Talking to the students that are living there this semester you learn quickly that residents are not all environmental studies majors. Whether they are a cinema or English major, each student has their own reason for being there. Some want to learn how to live sustainably so that they will be prepared to live in the same fashion after Denison. Some want to have a better and fuller sense of community during their college experience. Others want—as did some of the original homesteaders—to remove themselves from the expectations of a typical college experience.

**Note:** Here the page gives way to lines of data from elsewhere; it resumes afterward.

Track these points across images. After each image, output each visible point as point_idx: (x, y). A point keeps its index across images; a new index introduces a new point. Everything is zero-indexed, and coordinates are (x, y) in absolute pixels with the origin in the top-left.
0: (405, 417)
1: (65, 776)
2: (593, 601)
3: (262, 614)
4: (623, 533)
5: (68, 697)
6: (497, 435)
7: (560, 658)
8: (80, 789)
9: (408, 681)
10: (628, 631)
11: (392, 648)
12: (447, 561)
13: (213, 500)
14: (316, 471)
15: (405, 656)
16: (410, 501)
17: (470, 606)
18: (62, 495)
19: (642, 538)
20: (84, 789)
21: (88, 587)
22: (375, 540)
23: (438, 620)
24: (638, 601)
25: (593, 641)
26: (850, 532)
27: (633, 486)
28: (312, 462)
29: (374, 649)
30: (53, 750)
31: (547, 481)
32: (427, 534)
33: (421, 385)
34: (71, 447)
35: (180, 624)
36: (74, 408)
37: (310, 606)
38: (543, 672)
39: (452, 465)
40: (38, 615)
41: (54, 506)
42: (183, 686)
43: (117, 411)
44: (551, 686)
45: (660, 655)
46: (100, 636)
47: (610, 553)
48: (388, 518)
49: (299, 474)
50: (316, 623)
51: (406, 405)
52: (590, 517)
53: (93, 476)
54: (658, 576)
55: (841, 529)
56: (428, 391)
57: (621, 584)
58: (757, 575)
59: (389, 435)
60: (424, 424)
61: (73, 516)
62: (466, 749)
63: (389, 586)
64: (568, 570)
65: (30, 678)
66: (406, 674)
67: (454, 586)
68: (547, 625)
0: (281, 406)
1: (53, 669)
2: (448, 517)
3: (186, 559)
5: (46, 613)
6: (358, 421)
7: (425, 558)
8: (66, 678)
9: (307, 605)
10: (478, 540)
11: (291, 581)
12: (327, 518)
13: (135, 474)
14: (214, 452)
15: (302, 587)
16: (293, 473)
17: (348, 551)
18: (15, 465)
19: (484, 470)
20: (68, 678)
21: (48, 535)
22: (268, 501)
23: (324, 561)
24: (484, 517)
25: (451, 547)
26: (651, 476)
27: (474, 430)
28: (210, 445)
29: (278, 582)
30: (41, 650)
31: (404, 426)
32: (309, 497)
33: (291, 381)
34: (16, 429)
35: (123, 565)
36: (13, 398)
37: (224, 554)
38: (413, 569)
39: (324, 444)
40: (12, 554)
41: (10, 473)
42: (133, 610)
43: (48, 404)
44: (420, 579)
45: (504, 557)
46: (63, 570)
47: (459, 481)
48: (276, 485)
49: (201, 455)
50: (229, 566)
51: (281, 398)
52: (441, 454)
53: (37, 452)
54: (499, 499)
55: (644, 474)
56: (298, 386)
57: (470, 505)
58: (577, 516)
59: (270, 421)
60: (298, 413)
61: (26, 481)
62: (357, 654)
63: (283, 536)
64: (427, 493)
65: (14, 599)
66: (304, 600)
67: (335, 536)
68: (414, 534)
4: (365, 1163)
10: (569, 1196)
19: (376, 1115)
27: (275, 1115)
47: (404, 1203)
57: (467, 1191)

Regardless of their original reasons for why they choose to live there for a semester, a year, or longer, the students all have the same dedication to this deliberate lifestyle. Talking individually with them, walking the grounds with them, eating with them and seeing them prepare for a whole Saturday of chores, you get a glimpse inside their world. Chatting with them about trips they’ve taken to South America or their writing classes or how this environment reminds them of their own homes provides even more insight. No matter their majors and backgrounds, they’ve found a way to fit comfortably at the Homestead. Each student who lives there will undeniably leave their indentation somewhere on the grounds.

Scratched hurriedly on a small sheet of yellow paper and taped to one of the beams in Cabin Bob is the line: “They are all the right choices.” Its meaning? With intent, with an eye on global and community needs, stressing the simplicity of responsibility for each act as their own, there are very few wrong choices that these students can make.

Dependence is a shaky concept if you cannot name that which you are dependent on, but these students know the names of the people they depend on and they walk on the ground that promises to sustain them if properly tended. As The Homestead’s coordinator Kimberly Byce says, “In 20 years the Homestead could evolve from a fringe experiment to a mainstream model for living. As people continue to awaken to the realities of the climate crisis and what that will mean for daily life—cutting consumption, conserving resources, relying on local economies, existing in harmony with nature—they could look to the Homestead as an example of how they, too, can achieve a shift in mindset and skill sets.”

It’s a fantastic notion, that a small group of evolving students might be showing us how to best determine our own fates. But the enthusiasm they share with each other for the process of living simply and sustainably should—at the very least—give us hope for extending the future of our own communities.